Haverá sempre uma criança
Diário da Manhã
Publicado em 1 de março de 2017 às 00:47 | Atualizado há 8 anosEla não sabia de onde vinha aquele farfalhar misterioso. Não o pressentiu saindo de nenhum dos cômodos negros àquela envergadura da noite. Também não se importava. Nada lhe poria mais medo. Nada.
Tentou virar-se imediatamente para constatar o que era. Porém uma força arrebatadora impedia-lhe de realizar qualquer movimento externo, rebuliçado que estava o interior. Isso sim a amedrontava. Havia barulho desproporcional aos tímpanos frágeis da alma enternecida. Alvoroço. Agitação. Alarido. As vozes miscigenavam-se entre gritos de socorro, ecos de alegria, dúvidas e convicções. Riso frouxo, lágrimas incontidas. A roda girando águas profundas, e o moinho socando pedras. Socando sonhos. Socando amor e uma coada de café para depois.

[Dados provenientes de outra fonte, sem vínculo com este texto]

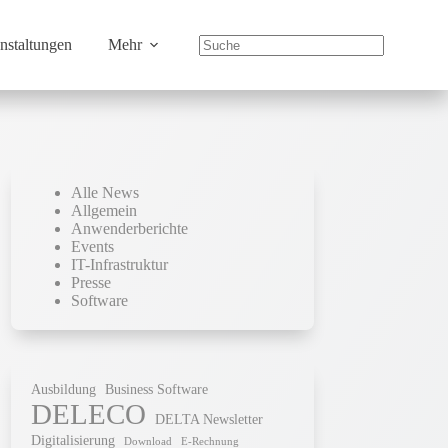
nstaltungen
Mehr
Alle News
Allgemein
Anwenderberichte
Events
IT-Infrastruktur
Presse
Software
Ausbildung
Business Software
DELECO
DELTA Newsletter
Digitalisierung
Download
E-Rechnung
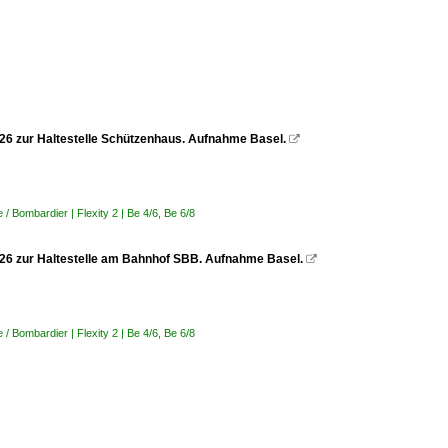
2026 zur Haltestelle Schützenhaus. Aufnahme Basel.

 Bombardier | Flexity 2 | Be 4/6, Be 6/8
.2026 zur Haltestelle am Bahnhof SBB. Aufnahme Basel.

 Bombardier | Flexity 2 | Be 4/6, Be 6/8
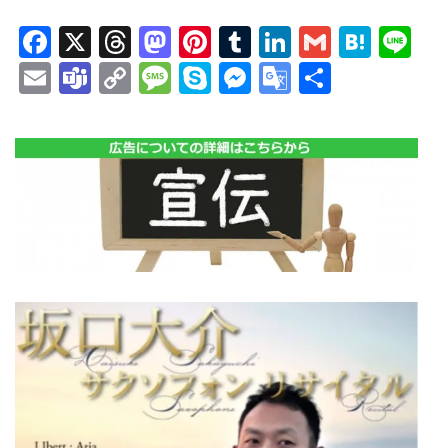
Facebook
X
Threads
Mastodon
Pinterest
Tumblr
LinkedIn
Gmail
Hate
Li
Email
Teams
Copy
Message
Skype
Messenger
Google
共
Link
Translate
有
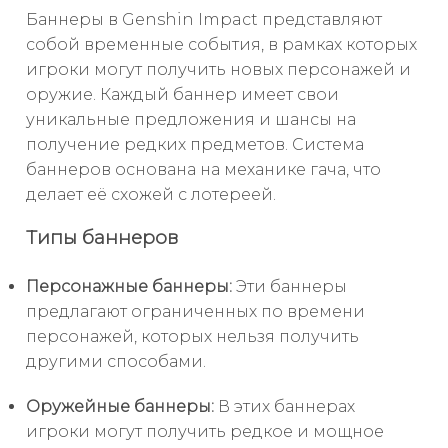
Баннеры в Genshin Impact представляют
собой временные события, в рамках которых
игроки могут получить новых персонажей и
оружие. Каждый баннер имеет свои
уникальные предложения и шансы на
получение редких предметов. Система
баннеров основана на механике гача, что
делает её схожей с лотереей.
Типы баннеров
Персонажные баннеры:
Эти баннеры
предлагают ограниченных по времени
персонажей, которых нельзя получить
другими способами.
Оружейные баннеры:
В этих баннерах
игроки могут получить редкое и мощное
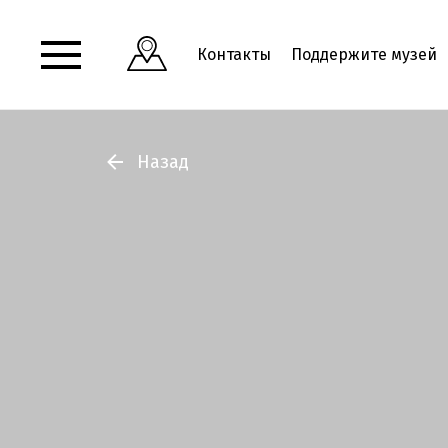
Контакты
Поддержите музей
Назад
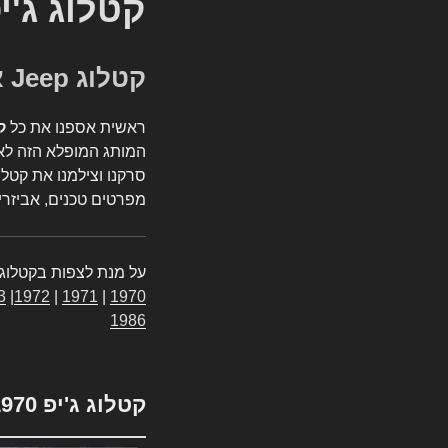
קטלוג ג'י
קטלוג Jeep אספנות
ראשית אספנו את כל
ק
המותג המופלא הזה לאי
סרקנו וצילמנו את קטלו
מפרטים טכנים, אביזרים
על מנת לצפות בקטלוג 
3
|
1972
|
1971
|
1970
1986
קטלוג ג'יפ 1970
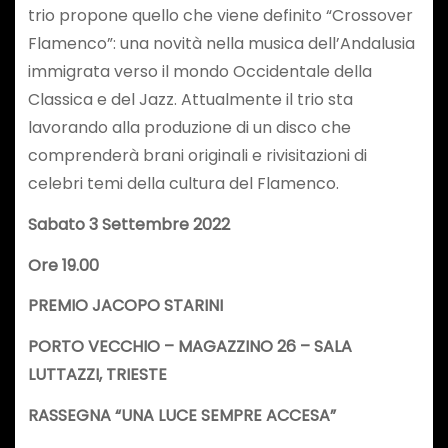
trio propone quello che viene definito “Crossover
Flamenco”: una novità nella musica dell’Andalusia
immigrata verso il mondo Occidentale della
Classica e del Jazz. Attualmente il trio sta
lavorando alla produzione di un disco che
comprenderà brani originali e rivisitazioni di
celebri temi della cultura del Flamenco.
Sabato 3 Settembre 2022
Ore 19.00
PREMIO JACOPO STARINI
PORTO VECCHIO – MAGAZZINO 26 – SALA
LUTTAZZI, TRIESTE
RASSEGNA “UNA LUCE SEMPRE ACCESA”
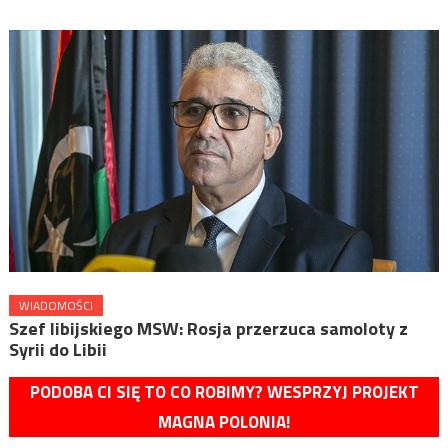
WIADOMOŚCI
Szef libijskiego MSW: Rosja przerzuca samoloty z
Syrii do Libii
PODOBA CI SIĘ TO CO ROBIMY? WESPRZYJ PROJEKT
MAGNA POLONIA!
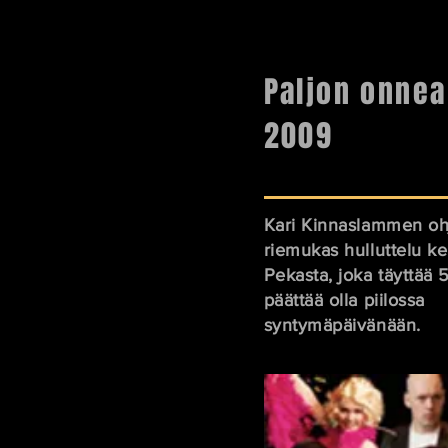
Paljon onnea
2009
Kari Kinnaslammen o
riemukas hulluttelu ke
Pekasta, joka täyttää 
päättää olla piilossa
syntymäpäivänään.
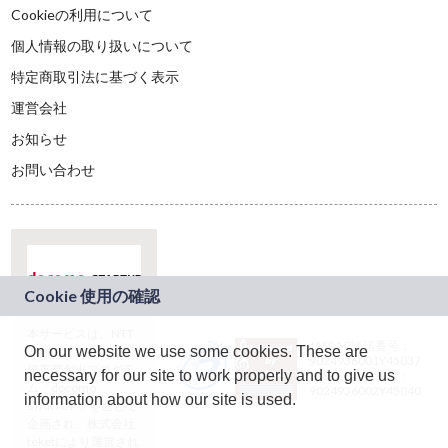
Cookieの利用について
個人情報の取り扱いについて
特定商取引法に基づく表示
運営会社
お知らせ
お問い合わせ
本サービスは、NTT
JASRAC許諾番号：
On our website we use some cookies. These are
ドコモグループの新
9024936001Y45037
規事業創出プログラ
necessary for our site to work properly and to give us
JASRAC許諾番号：
ム「docomo
9024936002Y45040
information about how our site is used.
STARTUP」を通じて
企画され、株式会社
teketにより運営され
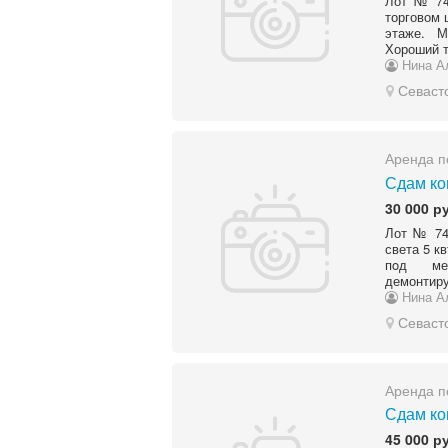
Лот № 74
торговом 
этаже. М
Хороший т
Нина А
Севаст
Аренда п
Сдам ко
30 000 р
Лот № 74
света 5 к
пoд мед
демонтиру
Нина А
Севаст
Аренда п
Сдам ко
45 000 р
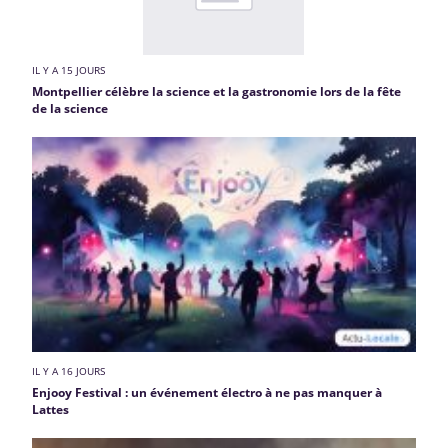
IL Y A 15 JOURS
Montpellier célèbre la science et la gastronomie lors de la fête
de la science
IL Y A 16 JOURS
Enjooy Festival : un événement électro à ne pas manquer à
Lattes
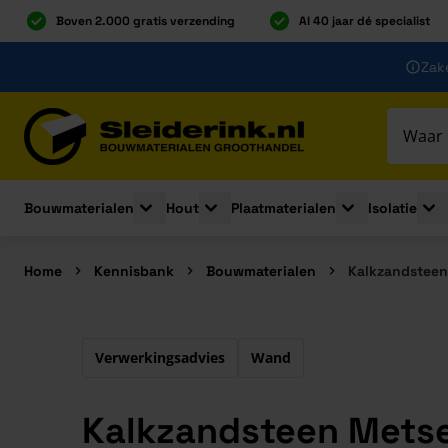
Boven 2.000 gratis verzending
Al 40 jaar dé specialist
Ga naar de inhoud
Zake
Ga naar hoofdinhoud
Bouwmaterialen
Hout
Plaatmaterialen
Isolatie
Toggle submenu for Bouwmaterialen
Toggle submenu for Hout
Toggle submenu 
Togg
Home
Kennisbank
Bouwmaterialen
Kalkzandsteen
Verwerkingsadvies
Wand
Kalkzandsteen Mets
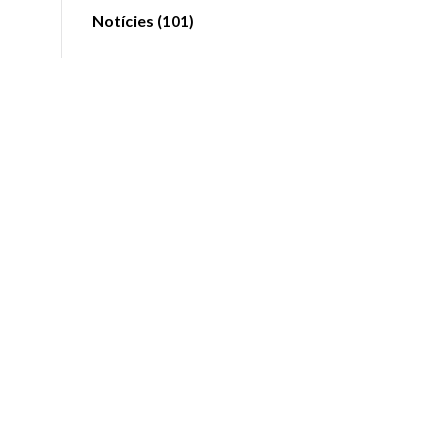
Notícies
(101)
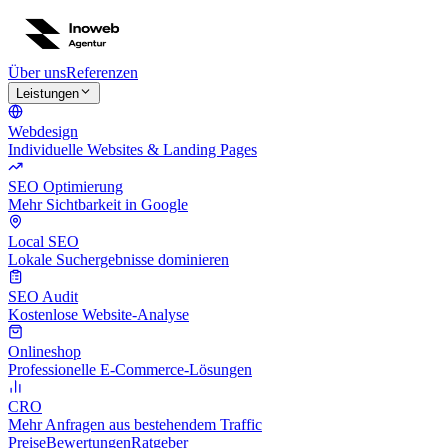
Über uns
Referenzen
Leistungen
Webdesign
Individuelle Websites & Landing Pages
SEO Optimierung
Mehr Sichtbarkeit in Google
Local SEO
Lokale Suchergebnisse dominieren
SEO Audit
Kostenlose Website-Analyse
Onlineshop
Professionelle E-Commerce-Lösungen
CRO
Mehr Anfragen aus bestehendem Traffic
Preise
Bewertungen
Ratgeber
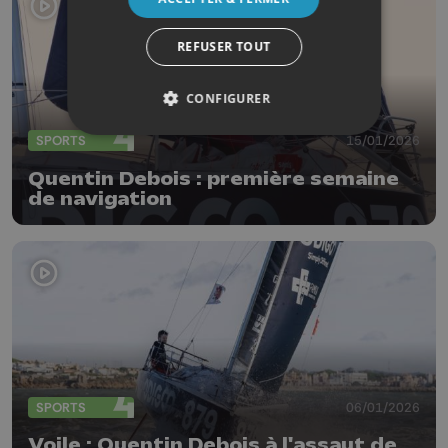
REFUSER TOUT
CONFIGURER
SPORTS
15/01/2026
Quentin Debois : première semaine
de navigation
SPORTS
06/01/2026
Voile : Quentin Debois à l'assaut de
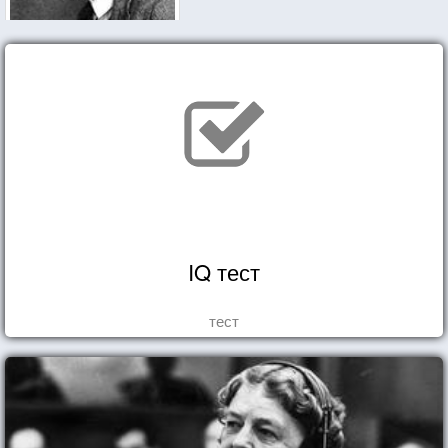
IQ тест
тест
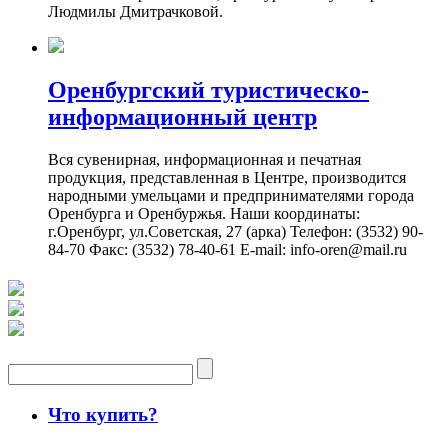
Людмилы Дмитрачковой.
Оренбургский туристическо-
информационный центр
Вся сувенирная, информационная и печатная
продукция, представленная в Центре, производится
народными умельцами и предпринимателями города
Оренбурга и Оренбуржья. Наши координаты:
г.Оренбург, ул.Советская, 27 (арка) Телефон: (3532) 90-
84-70 Факс: (3532) 78-40-61 E-mail: info-oren@mail.ru
Что купить?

Caminhou devagar até encontrar a criança perdida nas sobras do teorema impresso na página trinta e sete. Números desbotados. Havia sangue sobre eles. Muito sangue. Sangue talhado, opaco, sem vida. Querendo despistar-se, ansiou novamente submergir, voltar ao farfalhar desconhecido. Em vão. Nenhum movimento mecânico era possível. Permaneceu dentro de si. Trêmula, toda a carne lhe doía. Dor imensuravelmente aguda.
Prostrou-se aos pés da criança, para velar desenhos coloridos sobre rascunhos bobos — listas das brincadeiras nas árvores, ou dicas de como andar sobre muros e telhados. Chorou. A criança sorriu. Um choro incerto. Um sorriso seguro. Titubeou por instantes incontáveis. Talvez seis mil anos, ou seis milésimos de segundos, não se sabe. Nunca soube. Silêncio.
O pires da anteaurora girou a xícara do café passado na tessitura existencial — a trama da vida enviesada sobre a escrivaninha. Íntegra, a criança se sentou na borda das pupilas, negras como a escuridão lá fora. Só então os olhos de Aurora puderam saber de onde provinha o ruído externo.
Ao se virar, roçando as asas com todas as forças do âmago, um pequeno inseto cruzou o espaço em voo de flâmula, aterrissando no teto. Era verde e estranho. Aurora não sabia ao certo do que se tratava. Era apenas um grilo, pensou. Precisaria matá-lo. Não suportaria mais tanto barulho, caso ele resolvesse cantar. Pegou o chinelo. A criança vendou com as mãos os olhos e destrancou a voz em desatino. O brado fê-la soltar a arma mortífera a fim de tapar os ouvidos doridos.
Então a verde esperança voou virtuosamente livre, como voam as crianças libertas do sono profundo nas corajosas madrugadas.